The report reminds broker-dealers that FINRA expects them to evaluate which new and amended laws and regulations apply to their businesses and review whether their supervisory systems, WSPs and training programs need to be amended or updated to comply. 


FINRA noted that some broker-dealers did not have reasonably designed branch supervision and inspection programs. According to the report:

“…some firms did not adequately understand the activities being conducted through their branch offices, including products and services that were offered only at certain branch locations, which could prevent such firms from effectively supervising and addressing the unique risks of each branch location. Many firms also did not conduct periodic inspections of non-branch locations as required by FINRA Rule 3110(c) (Internal Inspections); did not determine relevant areas of review at branch offices or non-branch locations, taking into consideration the nature and complexity of the products and services offered or any indicators of irregularities or misconduct; failed to reduce the inspections and reviews to a written report; or did not follow through on corrective action determined to be necessary through their branch inspections.” 

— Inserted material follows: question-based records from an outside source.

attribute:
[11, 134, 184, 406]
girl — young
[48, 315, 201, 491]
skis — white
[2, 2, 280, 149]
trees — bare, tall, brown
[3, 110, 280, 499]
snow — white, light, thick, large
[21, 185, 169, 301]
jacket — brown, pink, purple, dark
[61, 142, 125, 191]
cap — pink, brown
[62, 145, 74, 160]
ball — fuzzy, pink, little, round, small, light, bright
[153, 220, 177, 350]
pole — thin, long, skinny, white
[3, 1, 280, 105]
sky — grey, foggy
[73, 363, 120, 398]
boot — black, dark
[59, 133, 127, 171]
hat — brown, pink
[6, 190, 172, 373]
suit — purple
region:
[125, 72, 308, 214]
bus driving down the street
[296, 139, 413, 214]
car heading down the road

FINRA also noted in the report that some firms did not maintain a supervisory system reasonably designed to assess the suitability of recommendations that customers exchange certain products, such as mutual funds, variable annuities or unit investment trusts (UITs). In particular, some firms did not maintain processes to identify patterns of unsuitable recommendations of exchanges involving long-term products. In addition, FINRA stated that some firms did not reasonably supervise exchanges because they could not verify the information provided by registered representatives in their rationales in order to justify a recommended exchange, such as inaccurate descriptions of product fees, costs and existing product values. In other cases, a firm’s supervision team did not detect that the source of funds for a purchase was misrepresented (i.e., it was represented as “new” money and not properly represented as funds coming from sales of other products). 

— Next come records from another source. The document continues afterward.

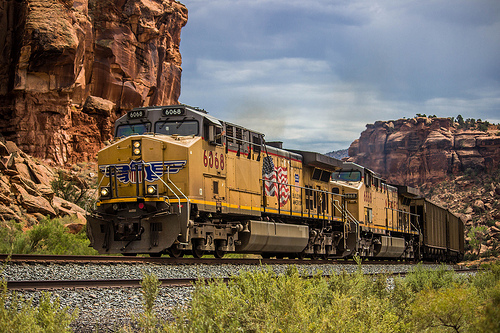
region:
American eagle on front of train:
[97, 145, 198, 234]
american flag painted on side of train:
[261, 150, 315, 222]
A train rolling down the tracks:
[90, 108, 475, 300]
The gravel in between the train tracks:
[9, 257, 473, 304]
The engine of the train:
[102, 113, 357, 258]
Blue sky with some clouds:
[196, 18, 481, 127]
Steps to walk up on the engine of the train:
[271, 178, 364, 261]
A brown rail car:
[415, 187, 479, 262]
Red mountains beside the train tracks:
[7, 1, 191, 138]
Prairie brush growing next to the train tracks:
[146, 278, 472, 332]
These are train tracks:
[45, 247, 159, 302]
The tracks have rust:
[19, 250, 177, 326]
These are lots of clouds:
[250, 33, 406, 120]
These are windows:
[84, 122, 187, 139]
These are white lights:
[84, 188, 204, 211]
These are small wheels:
[139, 242, 315, 256]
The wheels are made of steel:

As previously discussed in this publication,11 this topic has already been addressed by the SEC. For example, the SEC’s opinion is that exchanges of structured notes prior to maturity can be profitable for the relevant broker-dealer, but can subject the relevant investor to additional risk of loss. 


FINRA explained that some firms’ supervisory systems were not reasonably designed or used to detect red flags of possible unsuitable transactions. According to FINRA:

“For example, some firms did not identify or question patterns of similar recommendations by representatives or branch offices across many customers with different risk profiles, time horizons and investment objectives. In some instances, several customers of a representative or branch office appeared to have made ‘unsolicited’ transactions in identical securities, which could raise questions around whether the transactions were actually ‘unsolicited.’” 


FINRA noted instances where registered representatives unilaterally changed account information, such as customers’ income, net worth or account objectives. In some cases, these changes preceded or were made at the same time as one or more transactions that, if the account change had not been made, would have been subject to heightened supervisory scrutiny, raised suitability concerns or would not have been approved. 


FINRA reported about situations in which registered representatives recommended complex options strategies to customers who did not have the sophistication to understand the features of an option or the associated strategy, or without adequately considering the customers’ individual financial situations and needs. In addition, some firms did not properly implement trade limits and controls in order to identify and prevent options trading that exceeded customer pre-approved investment levels.